385 Kilometer Fußweg lagen vor dem Paar. 13 Etappen. Von einer Wander-App geführt, waren die beiden täglich neun Stunden auf den Beinen.

Am Mittwoch dann der Empfang bei der Verwandtschaft in der Pfandlohe in Kersbach. Gabriele Kotz, Karl-Heinz Greiß und Sohn Jonas hatten ein Willkommensplakat gebastelt; Marschmusik erklang, Bettina Pollkläsener durfte das Zielband durchschneiden.

Entstanden war diese Wanderidee - beim Wandern: Vor einem Jahr auf dem Höhenflug im Sauerland fanden Bettina Pollkläsener und ihr Mann Christian Geschmack an dieser Form des Reisens. Obwohl sie nicht das reine Vergnügen ist. Die ersten Tage kam Christian Kotz-Pollkläsener nur mit Schmerzmitteln voran, weil der Zwölf-Kilo-Rucksack die Schultern verspannte. Bettina Pollkläsener lief sich Blasen.

Die häufigste Frage der vielen freundlichen Menschen am Wegrand: Von wo aus sind Sie losgelaufen?Von Dortmund! Erstaunte Blicke.
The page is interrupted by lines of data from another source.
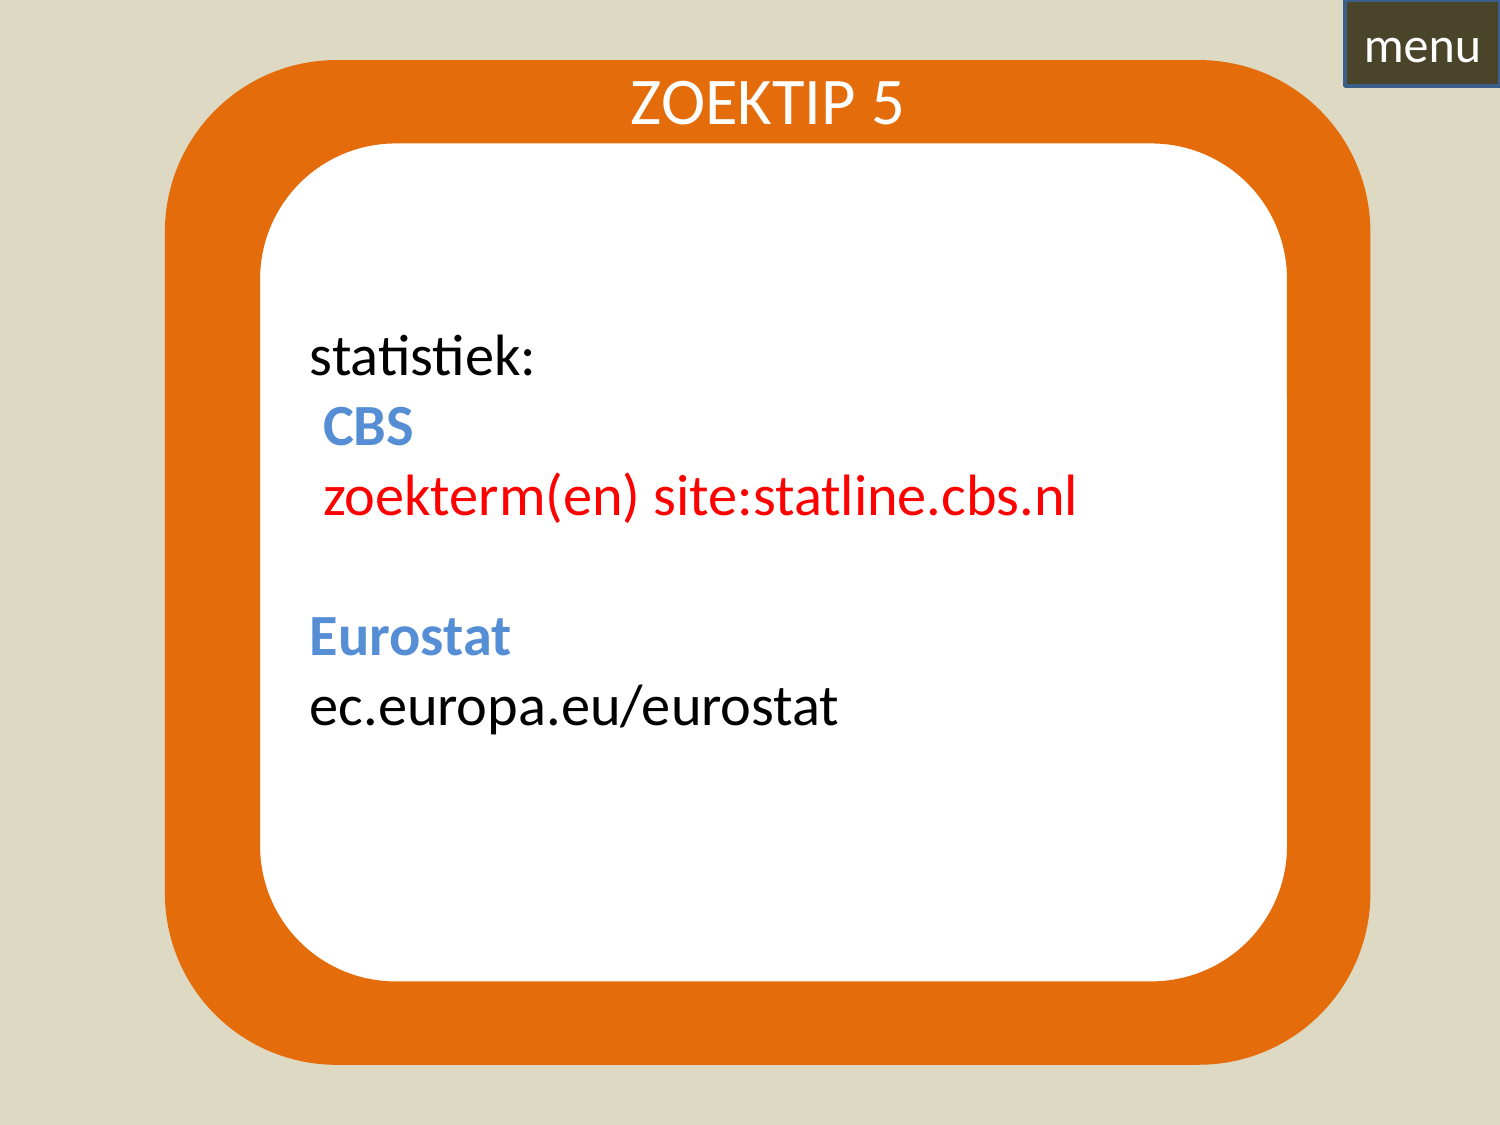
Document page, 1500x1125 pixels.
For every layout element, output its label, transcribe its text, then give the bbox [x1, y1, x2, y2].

text_box menu [1343, 0, 1500, 88]
text_box [169, 64, 1367, 1061]
text_box ZOEKTIP 5 [608, 50, 928, 146]
text_box statistiek: CBS zoekterm(en) site:statline.cbs.nl Eurostat ec.europa.eu/eurostat [251, 135, 1296, 990]
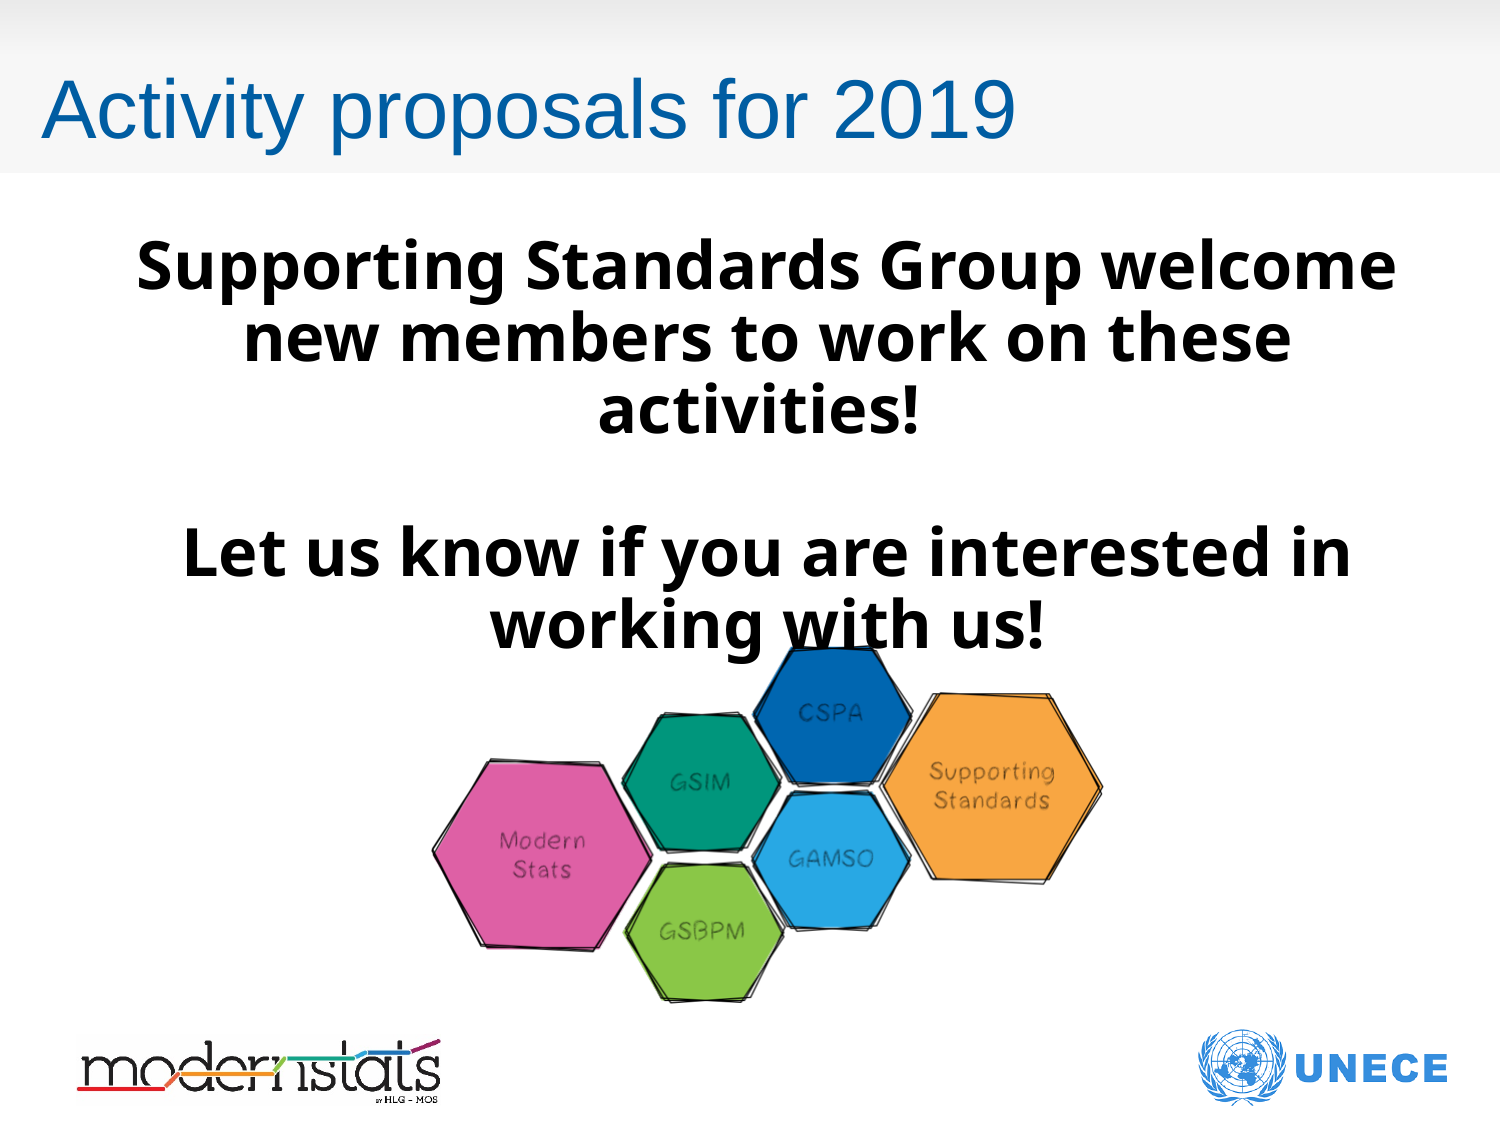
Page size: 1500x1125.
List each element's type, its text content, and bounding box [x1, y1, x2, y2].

picture [76, 1034, 441, 1106]
picture [431, 644, 1104, 1004]
title Activity proposals for 2019 [41, 33, 1459, 157]
text_box Supporting Standards Group welcome new members to work on these activities! Let us know if you are interested in working with us! [100, 231, 1436, 622]
picture [1198, 1029, 1447, 1106]
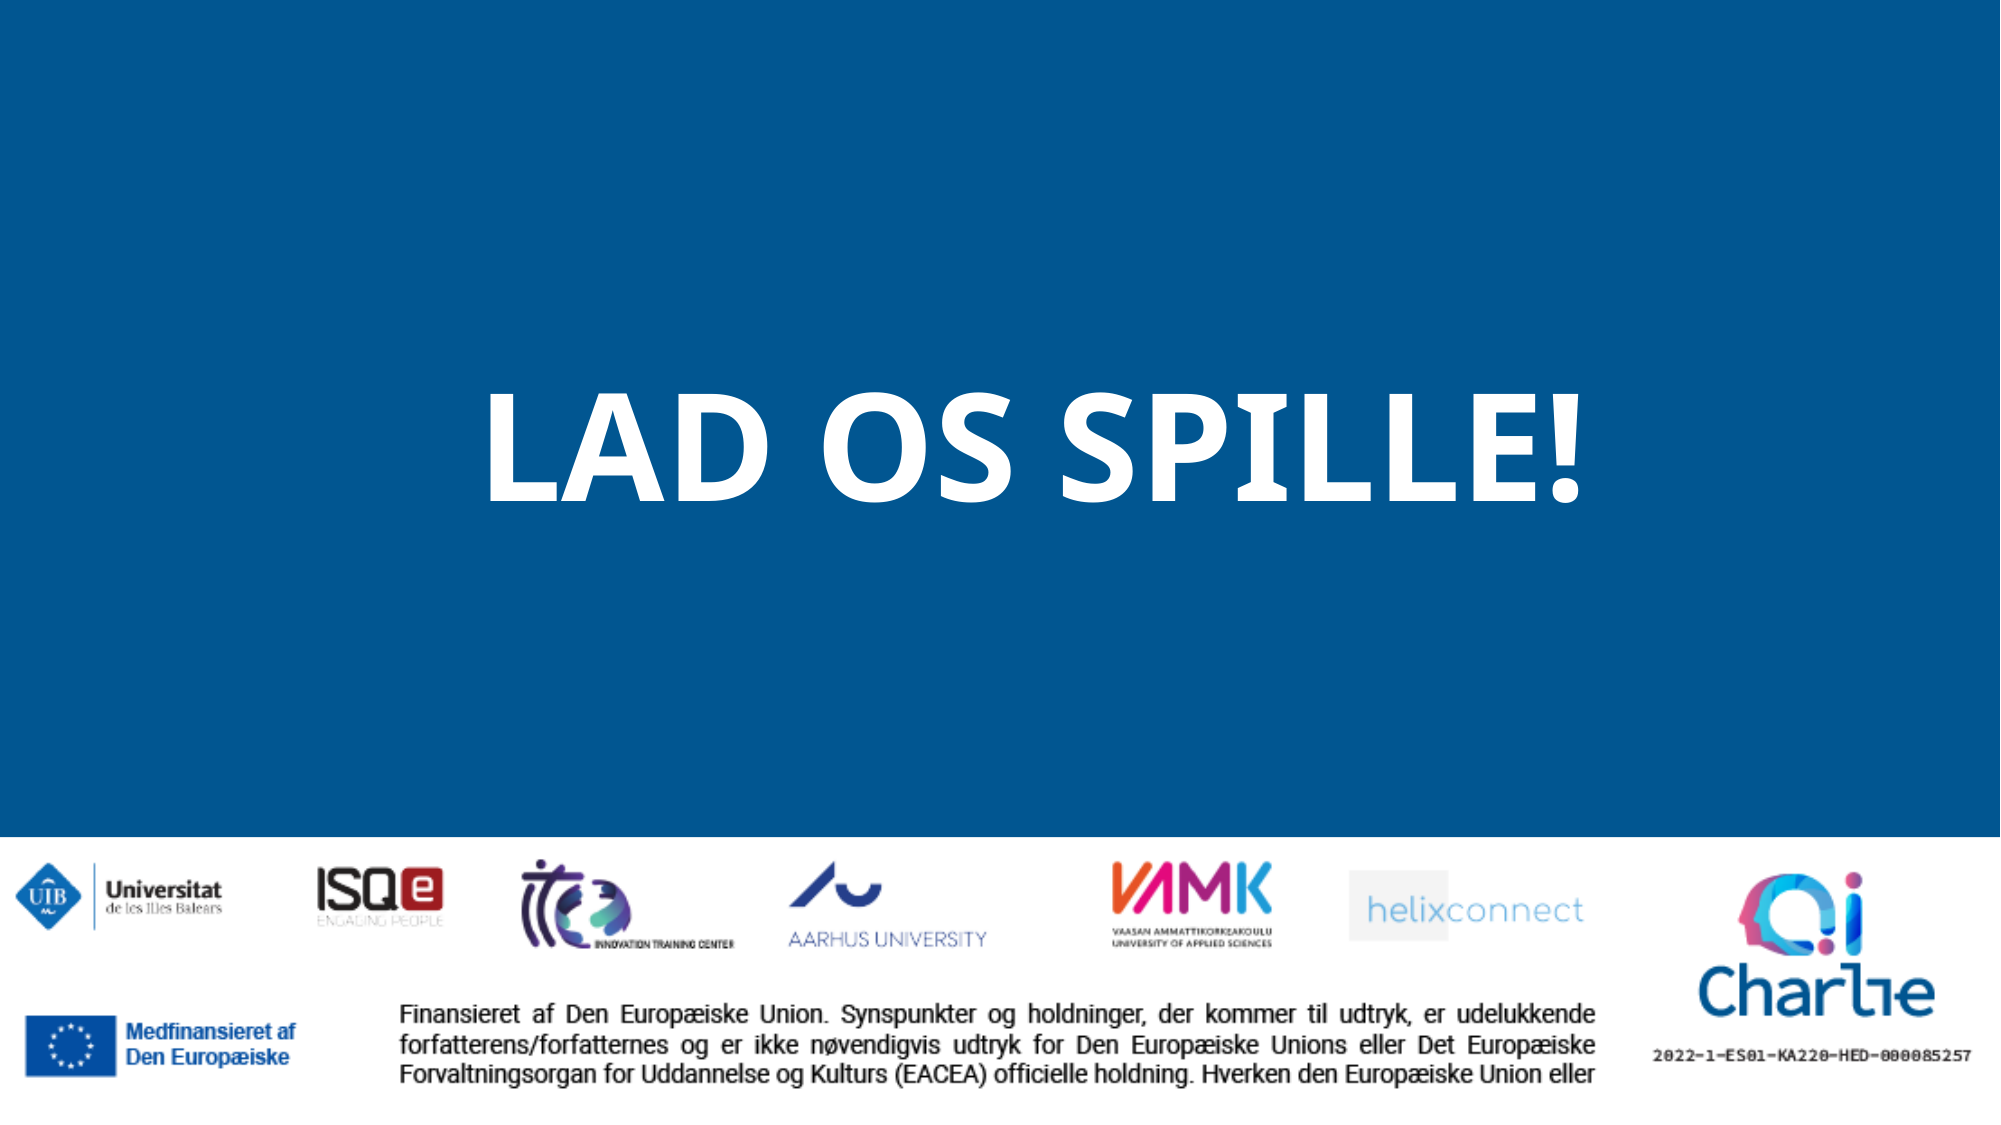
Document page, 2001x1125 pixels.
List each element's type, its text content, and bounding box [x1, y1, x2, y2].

picture [0, 838, 2000, 1116]
text_box [0, 0, 2000, 838]
text_box LAD OS SPILLE! [460, 344, 1606, 540]
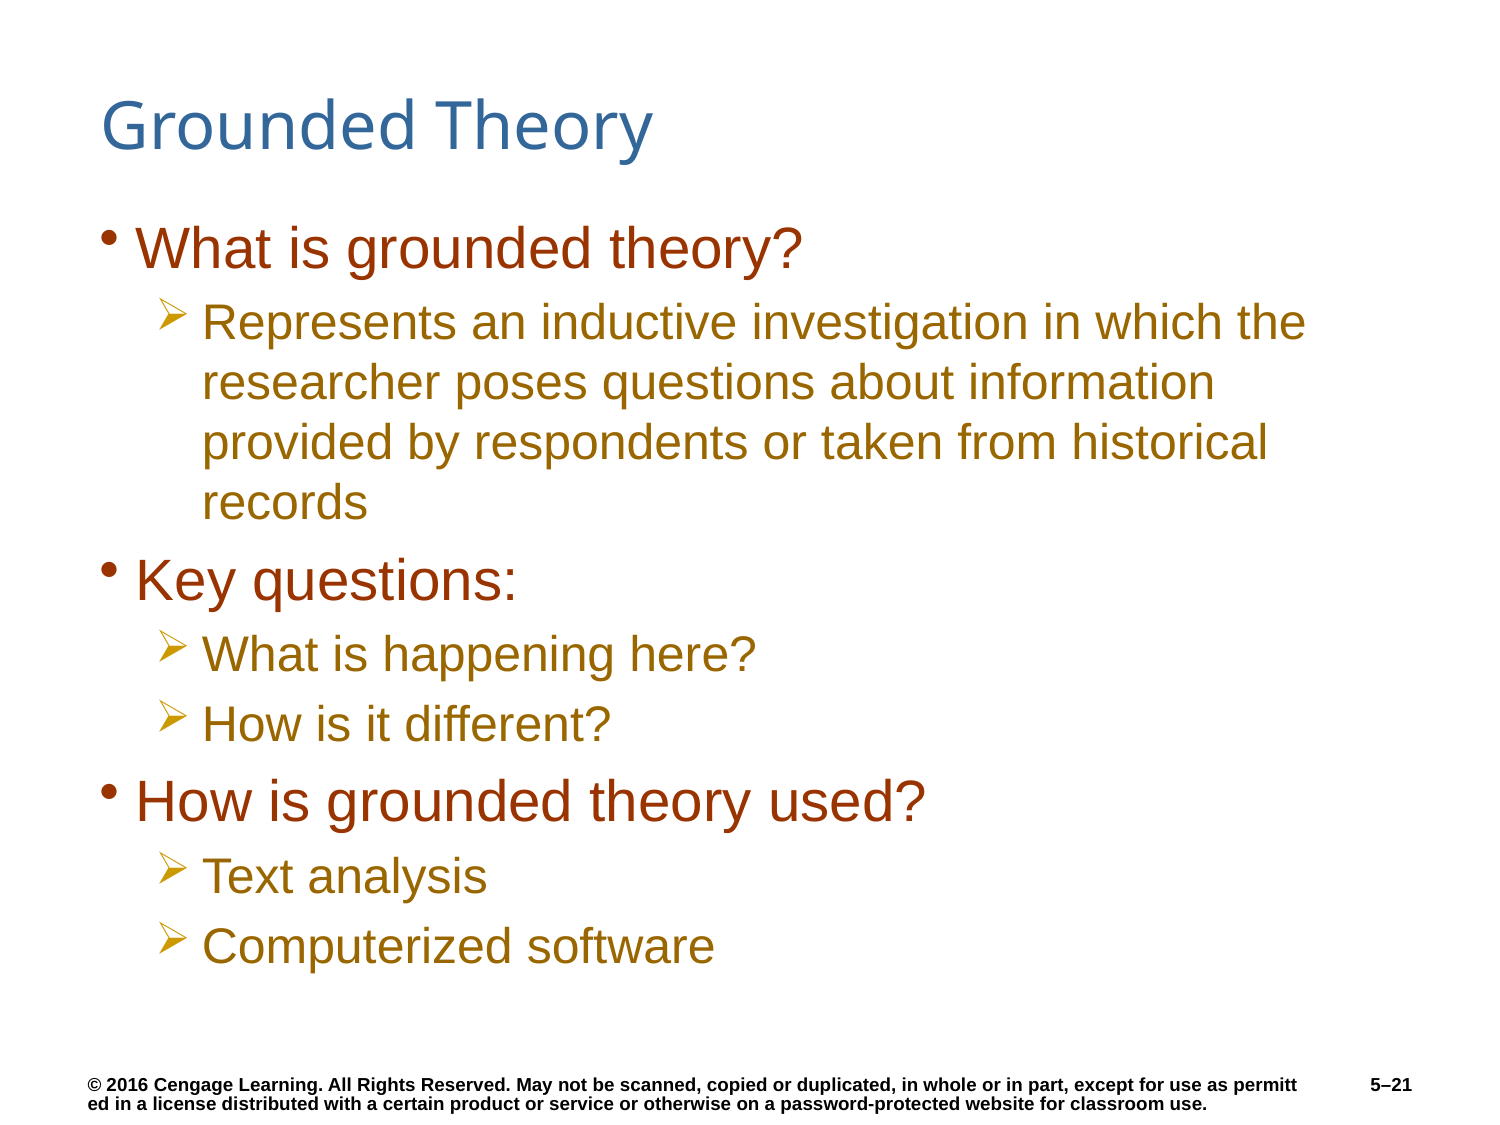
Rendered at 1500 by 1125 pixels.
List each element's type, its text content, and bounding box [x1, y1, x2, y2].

Mit dem Rucksack zu Fuß durch das Sauerland, durch Fulda, durch die Rhön, nach Bamberg... - "ein bissl bekloppt muss man schon sein, um sich auf diese Strecke zu machen", sagt der Ingenieur und Wahl-Dortmunder. "Am Ende weiß man, wo der Schuh drückt," scherzt seine Frau. Außerdem sei viel Zeit, sich Gedanken zu machen: Über die vertrockneten Wälder; über die Frage, warum so viel Müll rumliegt; darüber, wie es den vielen Menschen ergehen muss, die zu Fuß ohne Hightech und oft nur in Sandalen aus ihren Ländern fliehen...

"Das war unser persönlicher Jakobsweg", meint der 48-Jährige. Erleuchtet worden sei er zwar nicht, aber: "Ich würde es jedem empfehlen, einmal auf diesem Weg das eigene Land anzuschauen."

Wozu nach Spanien?

"Wie sonst lernt man mal Alsfeld kennen", schwärmt Bettina Pollkläsner. "Oder Bad Königshofen, da kommt man doch sonst nie hin." Der schönste Abschnitt sei die Rhön rund um den Kreuzberg gewesen.

Das Wandererlebnis hat Christian Kotz-Pollkläsener umdenken lassen: Zwar sei er auch schon mit seinem Sohn in Amerika oder mit seiner Frau in Schottland gewesen. Aber jetzt fragt er sich: Wozu bei 40 Grad ins heiße Spanien? Warum nicht stattdessen ein deutsches Mittelgebirge erkunden? Was kann es bessres geben, als ein Flow-Erlebnis auf einem kerzengeraden Wald-Weg in den Haßbergen!

Ob das Ehepaar noch einmal so lange gehen würde? "Eher nicht", sind sich die beiden einig: Fürs nächste mal sei eine Radtour geplant.